## PROBLEM STATEMENT
Ignore the pictures in the data below and set down exactly the lines from its first line through the line containing "hardly need to".
○ ○ ○
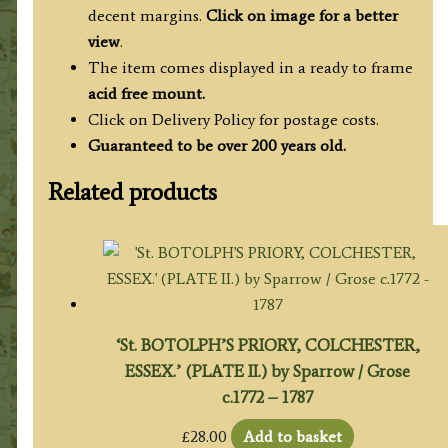
decent margins.
Click on image for a better
view
.
The item comes displayed in a ready to frame
acid free mount.
Click on Delivery Policy for postage costs.
Guaranteed to be over 200 years old.
Related products
‘St. BOTOLPH’S PRIORY, COLCHESTER,
ESSEX.’ (PLATE II.) by Sparrow / Grose
c.1772 – 1787
£
28.00
Add to basket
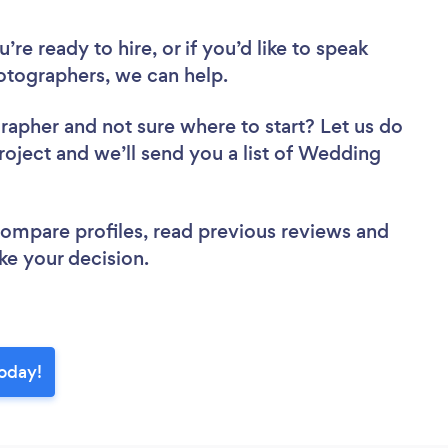
re ready to hire, or if you’d like to speak
tographers, we can help.
grapher
and not sure where to start? Let us do
project and we’ll send you a list of Wedding
 compare profiles, read previous reviews and
ke your decision.
today!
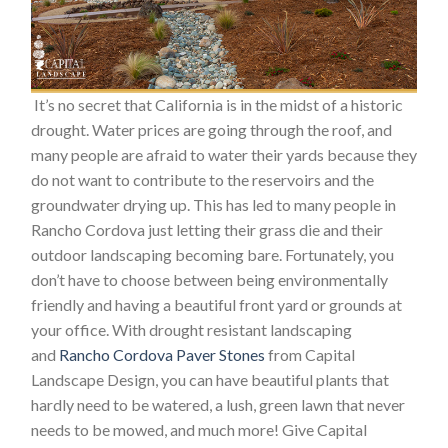
It’s no secret that California is in the midst of a historic
drought. Water prices are going through the roof, and
many people are afraid to water their yards because they
do not want to contribute to the reservoirs and the
groundwater drying up. This has led to many people in
Rancho Cordova just letting their grass die and their
outdoor landscaping becoming bare. Fortunately, you
don’t have to choose between being environmentally
friendly and having a beautiful front yard or grounds at
your office. With drought resistant landscaping
and
Rancho Cordova Paver Stones
from Capital
Landscape Design, you can have beautiful plants that
hardly need to be watered, a lush, green lawn that never
needs to be mowed, and much more! Give Capital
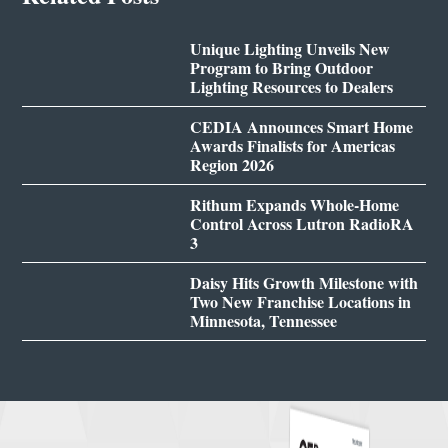
Unique Lighting Unveils New
Program to Bring Outdoor
Lighting Resources to Dealers
CEDIA Announces Smart Home
Awards Finalists for Americas
Region 2026
Rithum Expands Whole-Home
Control Across Lutron RadioRA
3
Daisy Hits Growth Milestone with
Two New Franchise Locations in
Minnesota, Tennessee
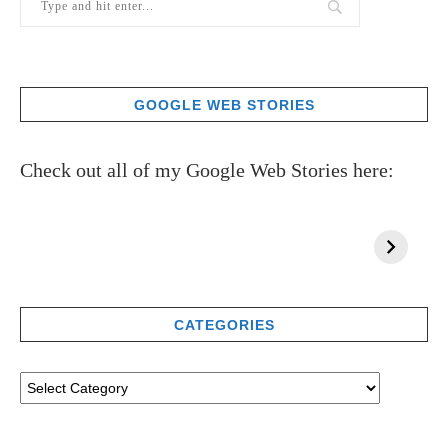
GOOGLE WEB STORIES
Check out all of my Google Web Stories here:
CATEGORIES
○ ○ ○
## ANSWER FOR THE TASK
decent margins.
Click on image for a better
view
.
The item comes displayed in a ready to frame
acid free mount.
Click on Delivery Policy for postage costs.
Guaranteed to be over 200 years old.
Related products
‘St. BOTOLPH’S PRIORY, COLCHESTER,
ESSEX.’ (PLATE II.) by Sparrow / Grose
c.1772 – 1787
£
28.00
Add to basket
re ready to hire, or if you’d like to speak
tographers, we can help.
grapher
and not sure where to start? Let us do
project and we’ll send you a list of Wedding
 compare profiles, read previous reviews and
ke your decision.
today!
It’s no secret that California is in the midst of a historic
drought. Water prices are going through the roof, and
many people are afraid to water their yards because they
do not want to contribute to the reservoirs and the
groundwater drying up. This has led to many people in
Rancho Cordova just letting their grass die and their
outdoor landscaping becoming bare. Fortunately, you
don’t have to choose between being environmentally
friendly and having a beautiful front yard or grounds at
your office. With drought resistant landscaping
and
Rancho Cordova Paver Stones
from Capital
Landscape Design, you can have beautiful plants that
hardly need to be watered, a lush, green lawn that never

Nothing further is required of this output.